Studio album by Brother Cane
- Released: March 31, 1998
- Recorded: September – October 1997 at London Bridge Studio in Seattle, Washington
- Genre: Hard rock
- Length: 52:46
- Label: Virgin Records
- Producer: Brother Cane, Kelly Gray

Brother Cane chronology
| Seeds (1995) | Wishpool (1998) | The Best of Brother Cane (2004) |

Singles from Wishpool
- "Machete" Released: 1998; "I Lie in the Bed I Make" Released: 1998;

= Wishpool =

1998 studio album by Brother Cane

Wishpool is the third studio album by American rock band Brother Cane, released March 31, 1998. It features the hit "I Lie in the Bed I Make," which was their second #1 single on the Mainstream Rock Tracks chart, maintaining that position for four weeks. Due to low album sales, however, Virgin released Brother Cane which disbanded soon after.

==Production==
Wishpool marked a different creative approach for Brother Cane; rather than writing about a dozen songs before entering the studio, the band took an extended period of time to write almost 40 songs, with the idea that the more songs they wrote, the more strong ones they would have to choose from.

*Aim*: List every title in the Brother Cane chronology shown on the Wishpool page, with its year.

*Items*:
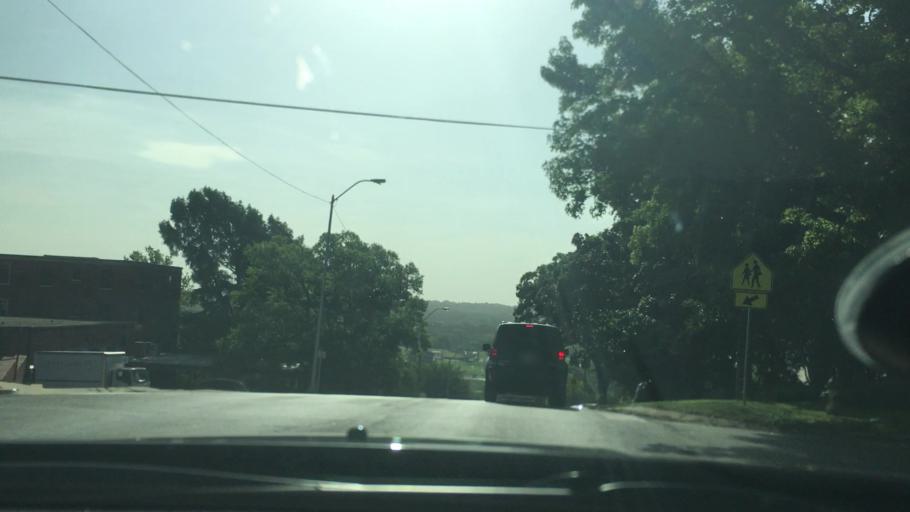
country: US
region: Oklahoma
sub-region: Pontotoc County
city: Ada
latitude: 34.7714
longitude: -96.6644
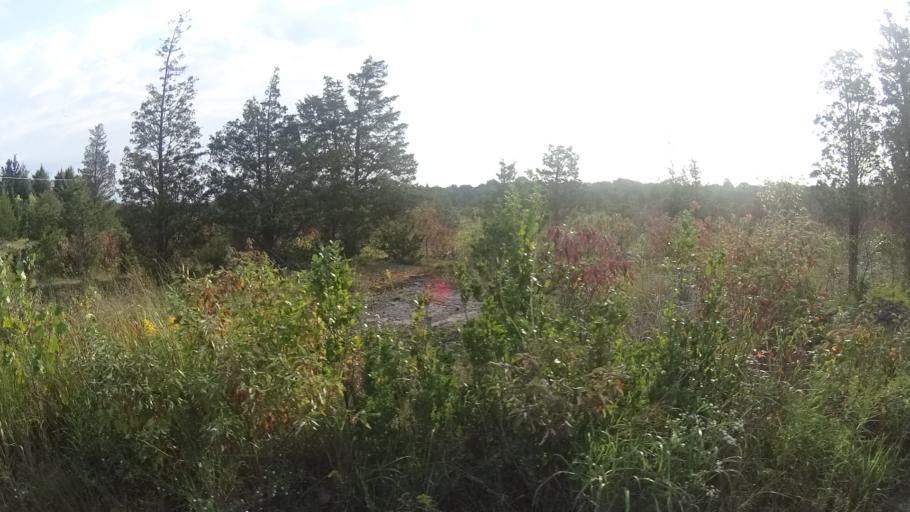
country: US
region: Ohio
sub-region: Erie County
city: Sandusky
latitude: 41.6009
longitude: -82.7178
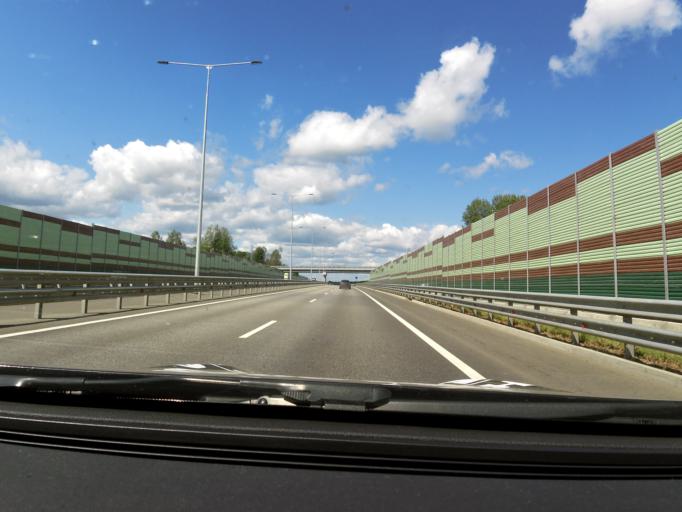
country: RU
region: Tverskaya
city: Vydropuzhsk
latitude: 57.3659
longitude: 34.6645
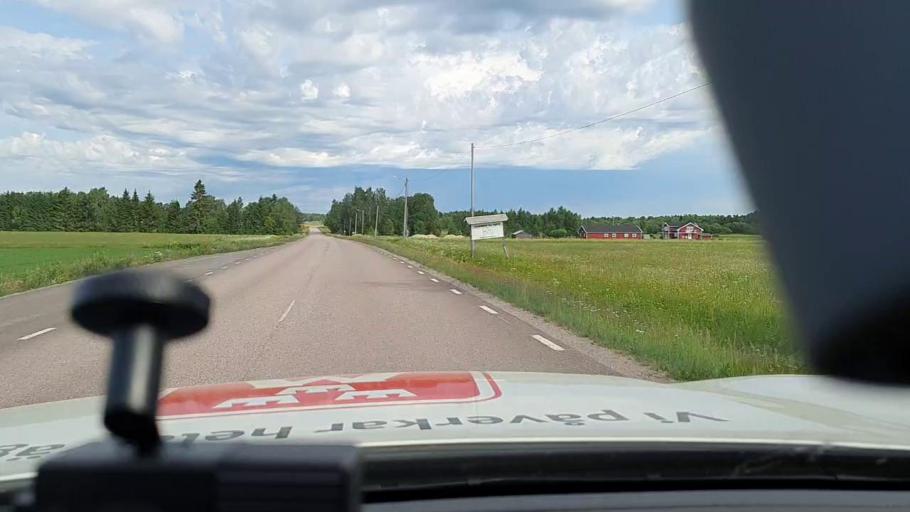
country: SE
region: Norrbotten
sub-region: Bodens Kommun
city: Saevast
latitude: 65.6946
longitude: 21.7803
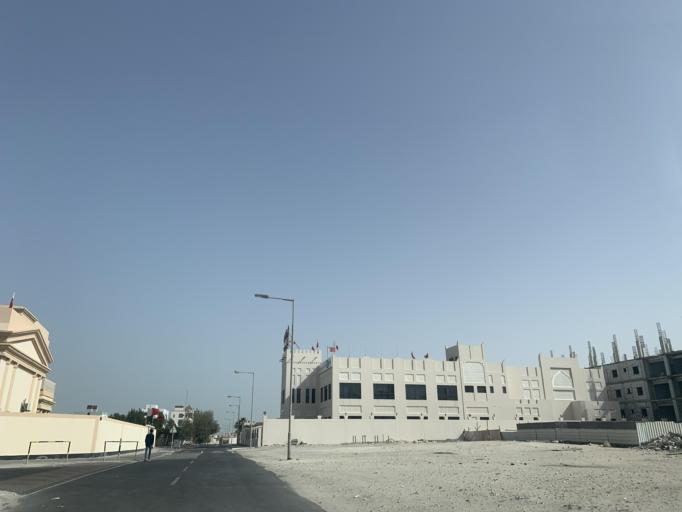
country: BH
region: Northern
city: Ar Rifa'
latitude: 26.1530
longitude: 50.5676
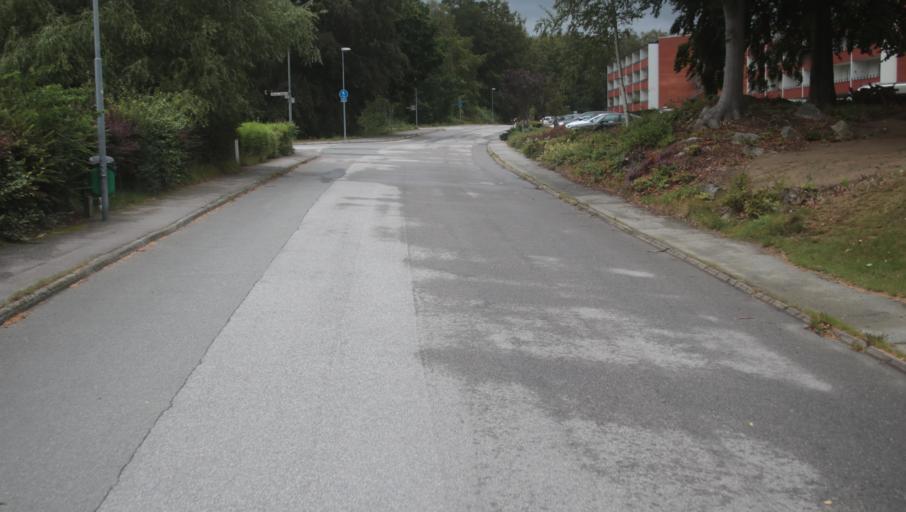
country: SE
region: Blekinge
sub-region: Karlshamns Kommun
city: Svangsta
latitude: 56.2597
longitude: 14.7799
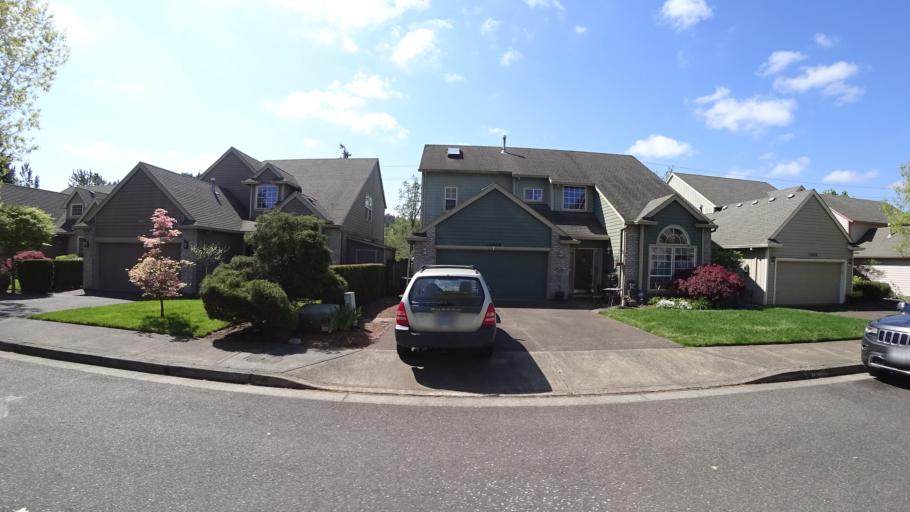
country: US
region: Oregon
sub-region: Washington County
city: King City
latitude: 45.4271
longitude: -122.8379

*Final answer*:
- Seeds (1995)
- Wishpool (1998)
- The Best of Brother Cane (2004)